While the sidewalks and roads are typically warmer than the air, snow and ice accumulation lower ground temperature. The precipitation can then bond to the surfaces and cause slippery and dangerous conditions.

Traditionally, the University relies on the granular application of salt, treated with organic compounds like beet or sugar root, to prevent snow from bonding with the ground surfaces and assist in melting snow left behind after plowing. While salt can be corrosive, Smith said organic-based enhancers can make solutions “less corrosive than drinking water,” citing a study done by the Pacific Northwest Snowfighters.

A major disadvantage of rock salt is that won’t activate until wet, Smith and Cournoyer emphasized.

Smith, who specializes in snow and ice education, as well as gravel road maintenance, chainsaw safety, trench excavation safety and similar topics, added that “rock salt doesn’t do anything for us until it becomes a liquid.”

“The grain of salt leeches the brine, which lowers the freezing temperature of water,” Cournoyer said. However, the salt is often inefficient, as it is kicked around by pedestrians and vehicles.  “That salt crystal, with all its surface area, is only in contact with the pavement on one small area.”

Cracks and crevices in roads and sidewalks pose another problem. When a plow passes over the area, some snow and ice material can be further ground into these crevices. Over time, this build-up will be more resistant to removal and pose dangers to pedestrians and drivers.

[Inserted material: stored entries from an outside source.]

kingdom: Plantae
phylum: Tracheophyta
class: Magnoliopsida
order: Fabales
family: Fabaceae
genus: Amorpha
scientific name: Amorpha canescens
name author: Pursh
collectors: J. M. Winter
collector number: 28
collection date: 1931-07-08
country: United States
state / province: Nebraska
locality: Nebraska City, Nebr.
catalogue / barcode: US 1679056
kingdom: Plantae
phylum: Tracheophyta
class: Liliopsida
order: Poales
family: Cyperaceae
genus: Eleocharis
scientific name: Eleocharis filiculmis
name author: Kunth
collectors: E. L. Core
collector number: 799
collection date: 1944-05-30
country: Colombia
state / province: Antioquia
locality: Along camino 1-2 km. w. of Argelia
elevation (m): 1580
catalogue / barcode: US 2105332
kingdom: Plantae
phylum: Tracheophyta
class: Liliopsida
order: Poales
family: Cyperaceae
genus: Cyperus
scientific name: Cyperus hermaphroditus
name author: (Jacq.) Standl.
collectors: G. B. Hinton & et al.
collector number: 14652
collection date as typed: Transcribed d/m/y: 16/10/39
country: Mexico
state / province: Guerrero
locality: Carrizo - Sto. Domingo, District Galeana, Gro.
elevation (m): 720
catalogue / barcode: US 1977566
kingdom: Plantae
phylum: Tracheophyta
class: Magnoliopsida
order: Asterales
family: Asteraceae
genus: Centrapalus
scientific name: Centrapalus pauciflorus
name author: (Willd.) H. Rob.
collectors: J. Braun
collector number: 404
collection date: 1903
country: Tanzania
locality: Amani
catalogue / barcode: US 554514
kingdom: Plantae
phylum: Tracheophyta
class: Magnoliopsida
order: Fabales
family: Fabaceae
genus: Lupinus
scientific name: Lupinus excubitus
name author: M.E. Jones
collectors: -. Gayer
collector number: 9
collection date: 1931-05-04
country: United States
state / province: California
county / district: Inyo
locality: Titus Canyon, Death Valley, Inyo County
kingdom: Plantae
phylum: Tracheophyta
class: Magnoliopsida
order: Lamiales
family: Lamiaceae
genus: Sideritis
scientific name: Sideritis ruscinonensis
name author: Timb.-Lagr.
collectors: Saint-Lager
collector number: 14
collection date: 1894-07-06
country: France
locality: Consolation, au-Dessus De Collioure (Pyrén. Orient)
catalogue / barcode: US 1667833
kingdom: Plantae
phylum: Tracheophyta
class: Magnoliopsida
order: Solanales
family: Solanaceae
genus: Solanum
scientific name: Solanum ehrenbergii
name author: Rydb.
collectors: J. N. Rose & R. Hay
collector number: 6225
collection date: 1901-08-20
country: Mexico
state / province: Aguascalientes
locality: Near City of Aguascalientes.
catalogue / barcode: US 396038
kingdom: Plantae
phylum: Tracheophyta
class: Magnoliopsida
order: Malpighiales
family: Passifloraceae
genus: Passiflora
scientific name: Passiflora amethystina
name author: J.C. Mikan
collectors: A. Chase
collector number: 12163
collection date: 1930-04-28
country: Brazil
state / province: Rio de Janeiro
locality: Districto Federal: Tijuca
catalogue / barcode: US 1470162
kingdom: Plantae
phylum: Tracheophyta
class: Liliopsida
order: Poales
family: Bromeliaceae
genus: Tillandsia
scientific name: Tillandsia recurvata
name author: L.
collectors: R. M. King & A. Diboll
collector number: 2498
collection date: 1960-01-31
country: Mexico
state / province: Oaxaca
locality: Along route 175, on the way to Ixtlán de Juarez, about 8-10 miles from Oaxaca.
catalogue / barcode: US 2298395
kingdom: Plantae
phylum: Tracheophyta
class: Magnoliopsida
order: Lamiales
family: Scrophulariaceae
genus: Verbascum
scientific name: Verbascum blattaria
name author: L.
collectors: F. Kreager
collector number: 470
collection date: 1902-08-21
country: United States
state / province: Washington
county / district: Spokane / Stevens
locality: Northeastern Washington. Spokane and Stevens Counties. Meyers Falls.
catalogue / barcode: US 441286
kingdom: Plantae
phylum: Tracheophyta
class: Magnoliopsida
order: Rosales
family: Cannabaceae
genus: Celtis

Salt application prompts environmental concerns as well. While sodium chloride is a “natural element,” the high concentration used to combat winter weather can be damaging to plant life, waterways and other parts of the environment. In the past, UMass has utilized salt brines including liquid calcium chloride and magnesium chloride, which were very effective in melting the ice but posed dangers to the environment.

“Those particular chemicals, calcium and magnesium, were just a little more harmful to the environment than we were willing to accept,” said Cournoyer, who has worked at UMass for more than 25 years, including six or seven years in his current position.

The new aqueous brine solution used by the University is 23 percent salt and 77 percent water. Since the salt is completely suspended, the mixture looks like regular water. Cournoyer noted that the salt brine solution acts “instantaneously.”

When applied to roads and sidewalks, a very fine layer of salt is left behind. With a pencil nozzle for high-speed application, thin lines may be left behind on the treated surface. UMass also uses a fan nozzle, which leaves no lines behind.

“Salt brine is more efficient,” Smith explained in a phone interview with the Daily Collegian, adding that it uses less salt and is less labor intensive.

“Salt brine will last indefinitely as long as it’s not exposed to rain or other precipitation,” Smith added. Unlike rock salt, salt brine doesn’t blow off the roads and only needs to be reapplied once plowing starts.

Environmentally, salt brine can cut the application rate of salt “in half,” Smith said. The application rate of an anti-icing agent can range from 30 to 60 gallons per mile, Smith said. In 60 gallons of salt brine, there are only 136 pounds of salt, which is half the amount of salt used compared to a rock salt application.

The department will continue to use granular application for the foreseeable future as treatment in the aftermath of weather events. However, with less snow and ice bonding to road surfaces initially, less granular salt is needed during cleanup. When asked about future developments in the use of salt brine, Cournoyer said the department is hoping to use less sodium and develop a more controlled application.

“Every time we hear somebody fell and got hurt, we feel really badly,” Cournoyer said.  “Our main concern is safety to the students.”